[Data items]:
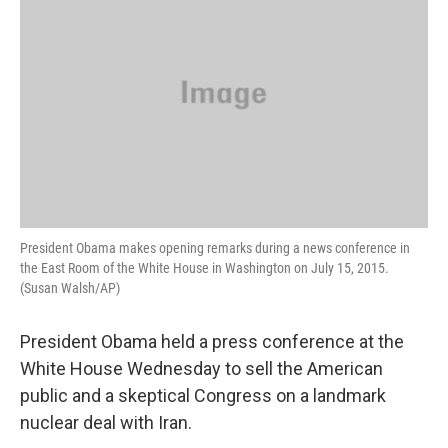
President Obama makes opening remarks during a news conference in
the East Room of the White House in Washington on July 15, 2015.
(Susan Walsh/AP)
President Obama held a press conference at the
White House Wednesday to sell the American
public and a skeptical Congress on a landmark
nuclear deal with Iran.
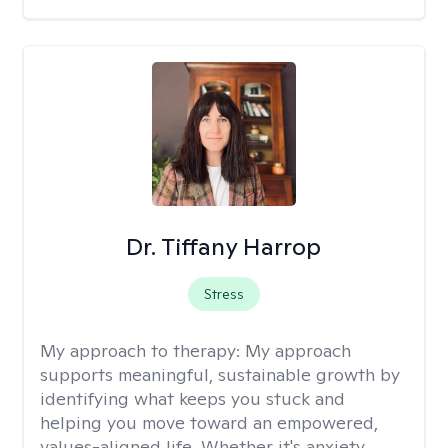
Dr. Tiffany Harrop
Stress
My approach to therapy:
My approach
supports meaningful, sustainable growth by
identifying what keeps you stuck and
helping you move toward an empowered,
values-aligned life. Whether it's anxiety,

[WORK TO COMPLETE]: The lines you return should be those above that contain the word "President", every one of them.

[REPLY]:
President Obama makes opening remarks during a news conference in
President Obama held a press conference at the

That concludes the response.